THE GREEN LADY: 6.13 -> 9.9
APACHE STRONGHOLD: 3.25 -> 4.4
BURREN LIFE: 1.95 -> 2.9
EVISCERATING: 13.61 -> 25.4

______________________________

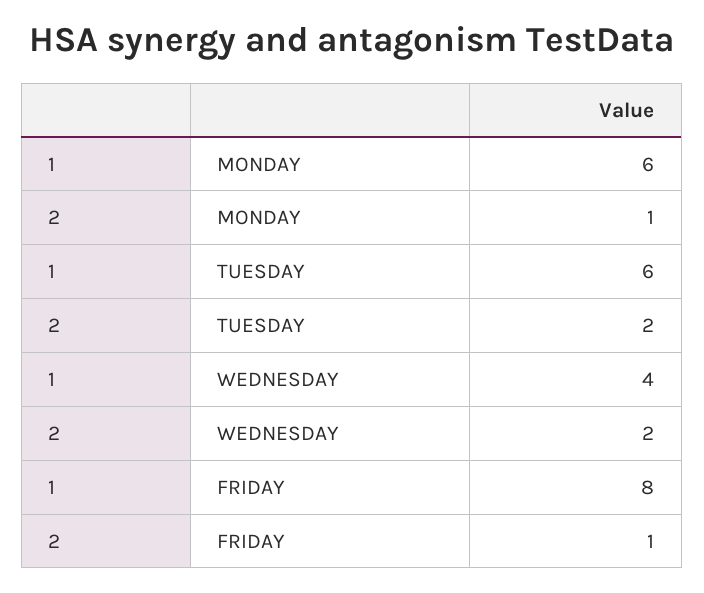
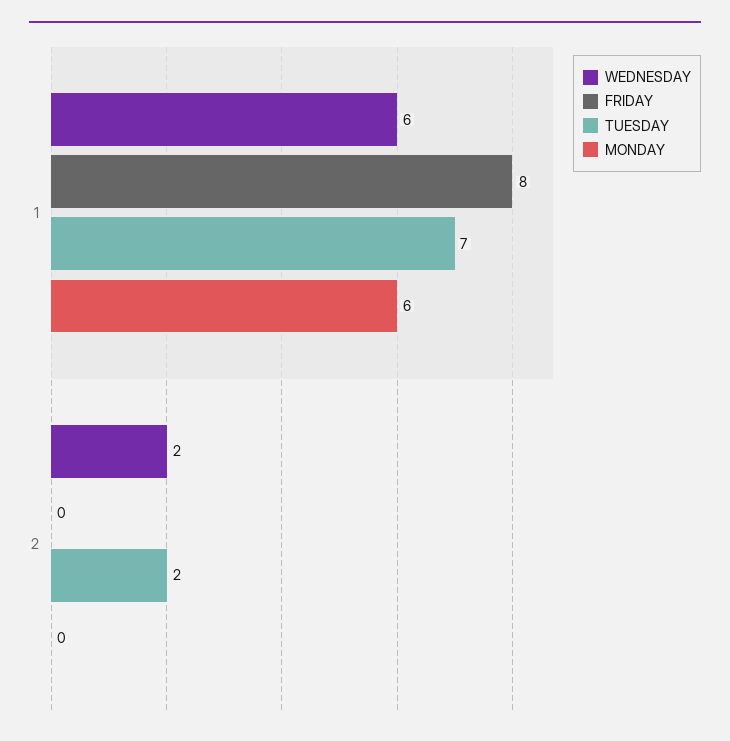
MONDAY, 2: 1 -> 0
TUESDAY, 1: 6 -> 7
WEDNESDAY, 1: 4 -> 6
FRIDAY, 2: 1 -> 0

______________________________

## WORK TASK:
Look above for the line with "THE GREEN LADY: 6.13 -> 9.9" and the line with "EVISCERATING: 13.61 -> 25.4". Retype those two lines and every line between them exactly, adding nothing.

## EXPECTED OUTPUT:
THE GREEN LADY: 6.13 -> 9.9
APACHE STRONGHOLD: 3.25 -> 4.4
BURREN LIFE: 1.95 -> 2.9
EVISCERATING: 13.61 -> 25.4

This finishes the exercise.